Nous voyons vos mycoses presque toute l’année, avec un pic de fréquence en été et hiver. (...) Elle se soigne très facilement et simplement et parfois même disparaît d’elle-même, sans rien faire, si ce n’est que de patienter quelques heures.

En revanche, elle peut devenir récidivante, donc chronique, lorsqu’elle est sur traitée ou confondue avec une simple irritation. Avoir une mycose vulvo-vaginale est certes très gênant : ça gratte, ça démange, mais ce n’est pas contagieux, même si le déclenchement survient juste après un rapport sexuel et même si cela irrite votre partenaire. Cela se traite facilement, nous y reviendrons. Pourtant, cette affection bénigne est devenue la « grande affaire », un motif de consultation extrêmement fréquent et récurrent pour certaines patientes qui ont du mal à modifier leurs habitudes et les conduites thérapeutiques stéréotypées.

Il s’agit aussi d’un marché juteux pour les laboratoires, mais plus grave, c’est également la cause d’un vrai calvaire plombant toute vie sexuelle à la longue.

En pleine expansion, le marché de « la mycose » fait l’objet de dépenses abyssales depuis une vingtaine d’années voire plus. Pourquoi ?

- Vous pouvez acheter votre traitement sans ordonnance et sans avoir consulté. Malheureusement, dans 80 % des cas, vous n’avez pas de mycose. Vous en avez tellement peur, qu’au moindre chatouillement, vous vous précipitez chez le pharmacien qui vous délivre toute la panoplie : savon, crème, ovules, même s’il s’agit seulement d’une petite irritation externe passagère.

L’ovule mis vous brûle encore plus, alors vous en remettez un autre, cela brûle toujours, encore un autre… Quand vous nous consultez, vous en êtes au stade de la réaction allergique, vos tissus sont gonflés, rouge vif, fissurés, hypersensibles. Parfois, votre sexe est devenu si « éléphantesque » que j’en ai mal pour vous. Il ne reste plus comme choix que d’éteindre le feu, vous faire la leçon, réparer les tissus congestionnés, vous interdire l’automédication pour l’avenir.

- Vous prenez souvent des antibiotiques, par exemple prescrits par votre dermatologue pour une peau granuleuse, mais sans qu’ils ne soient accompagnés de la prise de lactobacilles pour régénérer la flore. Vous devenez candidate à la mycose chronique, une consommatrice d’ovules antimycosiques mensuels ; votre vie sexuelle vire au calvaire, si par malheur personne ne vous dit « stop » et vous explique comment il faut faire.

- Vous avez peur des M.S.T. Dès que vous avez un petit copain, à l’affût du moindre changement d’abondance, d’odeur ou de couleur de votre fluide vaginal (qui se met au diapason justement pour vous protéger), vous multipliez la fréquence de la toilette vulvo-vaginale, au point de vous trouver assez rapidement avec un périnée fendillé, des lèvres boursouflées et un vagin brûlant au moindre contact.Au pire, vous allez chez le pharmacien pour « mycose » et dans la plupart des cas, il aggrave votre cas. Au mieux, vous consultez pour « infection » et partez dépitée et dubitative après avoir pris connaissance des règles de bonne conduite hygiénique, c'est-à-dire avec l’interdiction de vous « sur laver » dans l’avenir sous peine de subir une gêne chronique.

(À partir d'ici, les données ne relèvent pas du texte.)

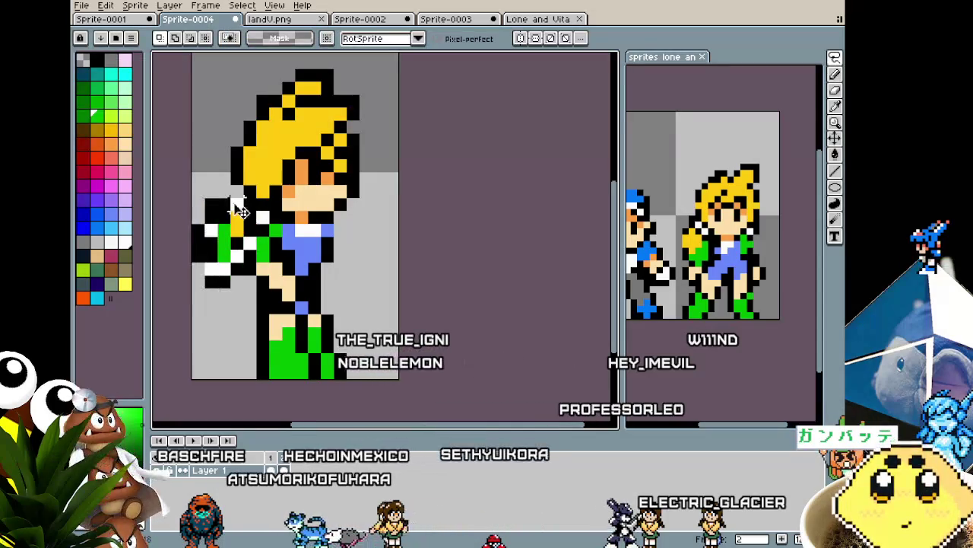
drag(204, 199, 274, 296)
drag(244, 258, 292, 274)
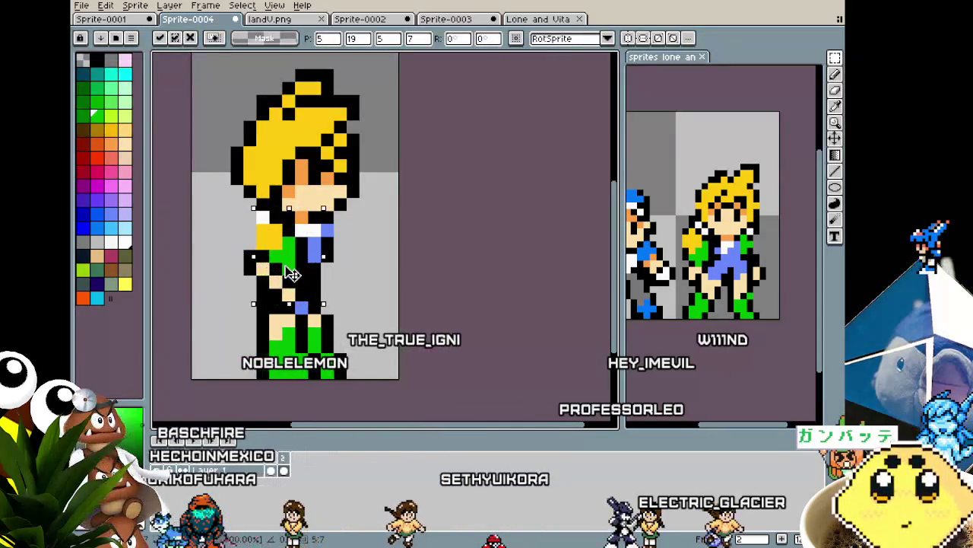
key(b)
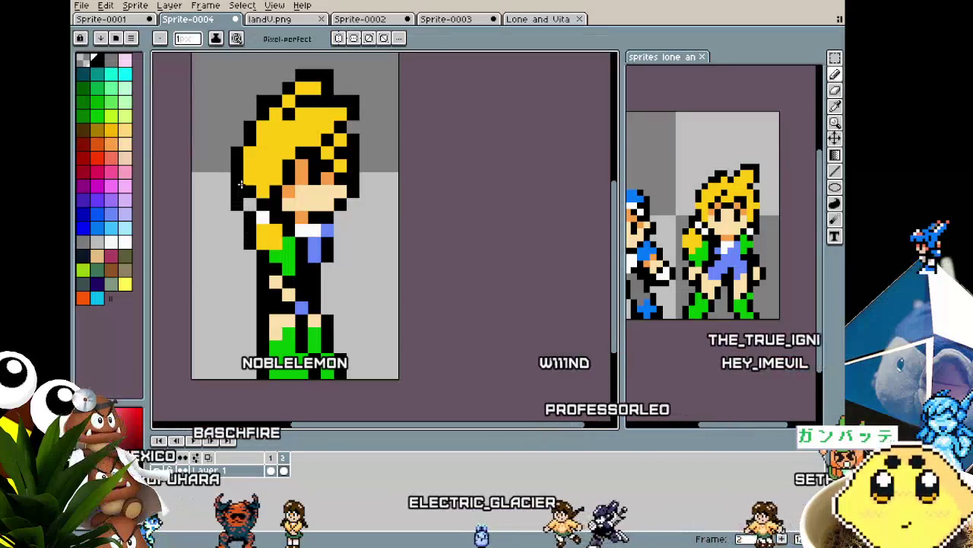
scroll(237, 362, down, 3)
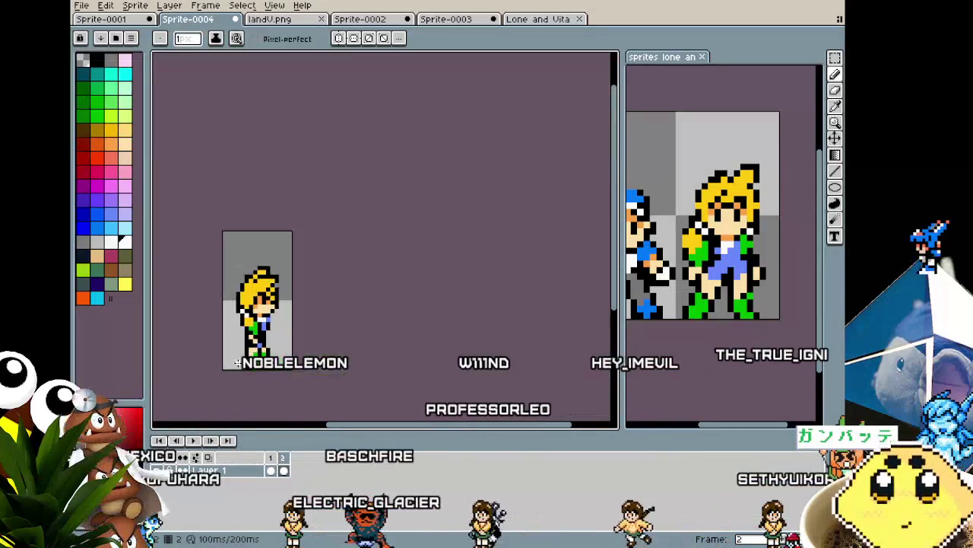
scroll(247, 318, up, 3)
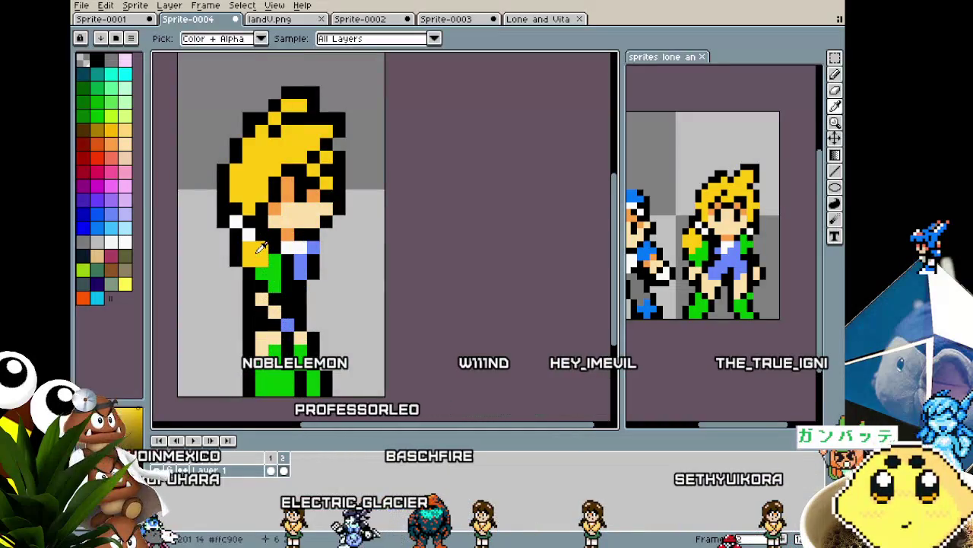
Step: Pick the collar white and paint a pixel with it
key(b)
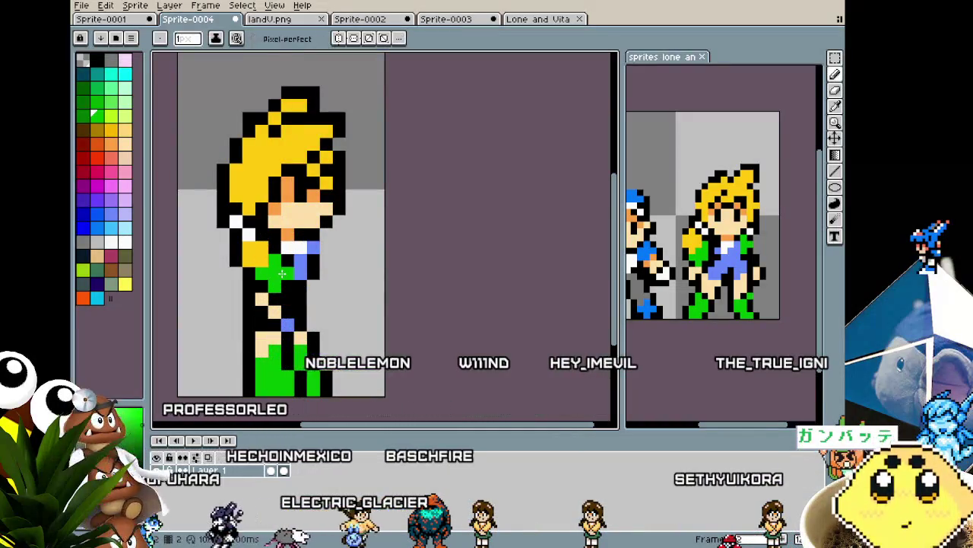
click(295, 251)
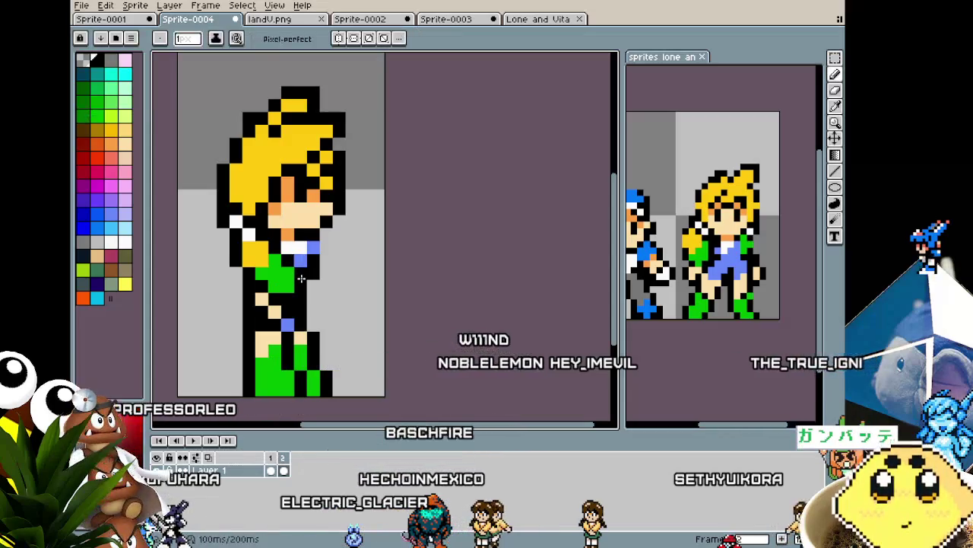
alt+click(304, 277)
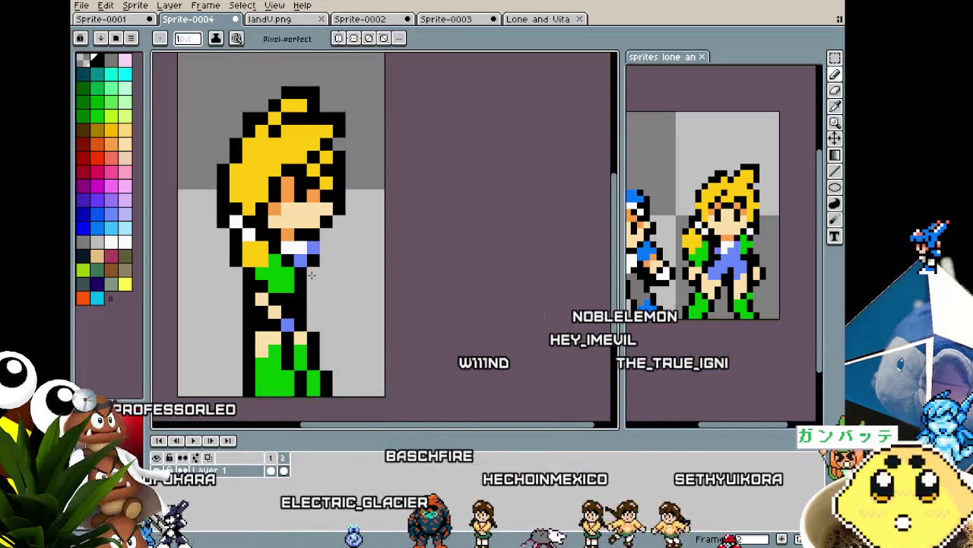
scroll(285, 365, down, 1)
scroll(297, 304, up, 1)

- Vous avez découvert les déodorants sexuels, les lingettes, les savons, les brumes, les gels, les protège-slips tout spécialement proposés dans l’idée que votre sexe serait plus attrayant. Vous les utilisez avec allégresse sans vous rendre compte que vous agressez vos tissus, supprimez toutes vos défenses naturelles. Les laboratoires qui commercialisent les savons au départ antibactériens, ont été avertis par le corps médical et ont élargi les gammes en passant allègrement d’un pH trop acide au pH neutre (alors que le pH spécifique de la zone vaginale, acide, est compris entre 4 et 4,5), mais en continuant à entretenir l’illusion que ces produits sont absolument nécessaires. Ils ne font que vous entraîner vers des habitudes néfastes.

(...)

Cela fait plus de vingt ans que je soigne les mycoses sans donner d’ovules ou de crème antimycosique. Il suffit de les remplacer par des ovules ou une crème de probiotique. Ils hydratent et réparent avec l’avantage de soigner sans agresser ni affaiblir le système.

Cela fait plus de dix ans que je mets en garde contre l’usage abusif des savons ou gels pour la toilette gynécologique : il faut arrêter de savonner son sexe quotidiennement, que ce soit avec un savon spécial ou pas. Depuis que les femmes ménopausées ne prennent plus d’hormones per os, elles doivent absolument, même si beaucoupn’aiment pas trop cela, nourrir leur vagin trois fois par semaine en mettant des crèmes ou des ovules hydratants, indispensables même en dehors de toute pratique sexuelle, pour éviter cystites, vaginoses bactériennes ou brûlures chroniques. La carence hormonale entraîne un amincissement des muqueuses sexuelles et son assèchement avec un pH élevé à 7 (similaire à l’enfant).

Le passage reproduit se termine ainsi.